**TASK REQUIREMENTS**
The reply must repeat the listing below exactly and carry none of its pictures.

**RECORDED DATA**
***
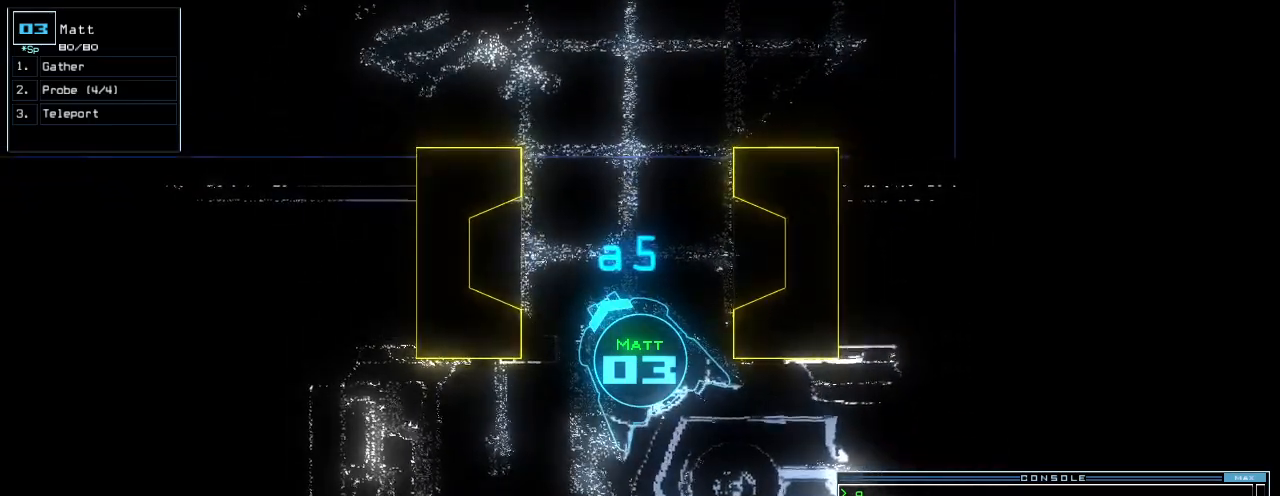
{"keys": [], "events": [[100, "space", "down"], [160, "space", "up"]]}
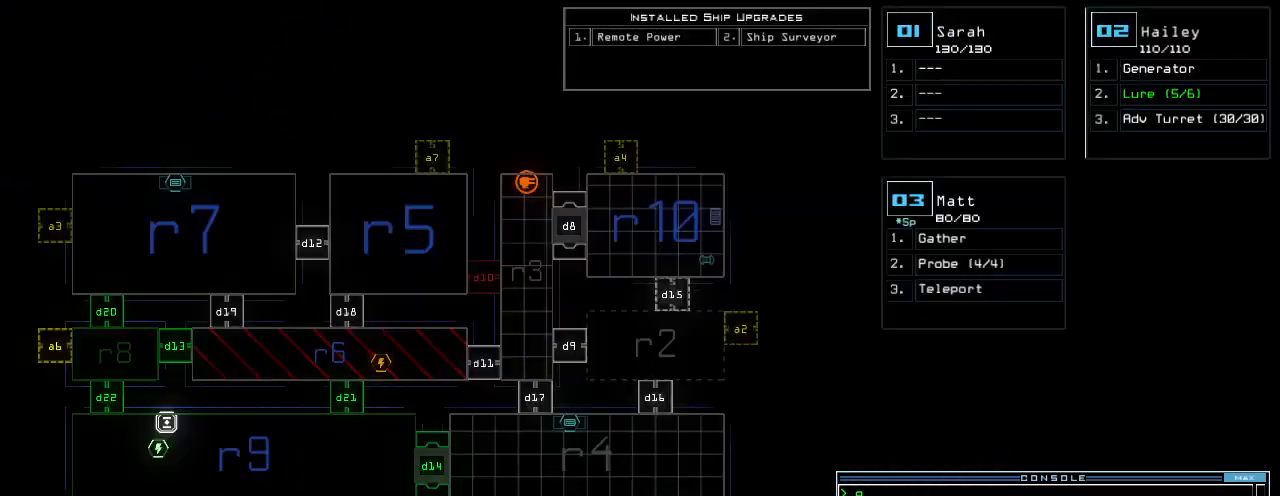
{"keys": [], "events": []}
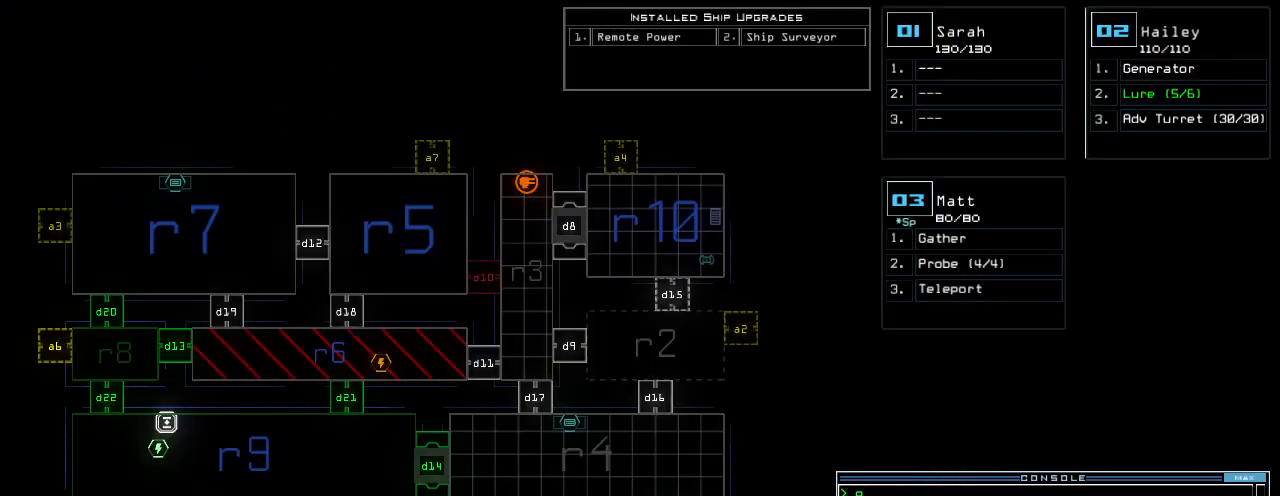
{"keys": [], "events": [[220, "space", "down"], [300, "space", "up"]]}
***
**SOLUTION BELOW**
{"keys": [], "events": [[100, "space", "down"], [160, "space", "up"]]}
{"keys": [], "events": []}
{"keys": [], "events": [[220, "space", "down"], [300, "space", "up"]]}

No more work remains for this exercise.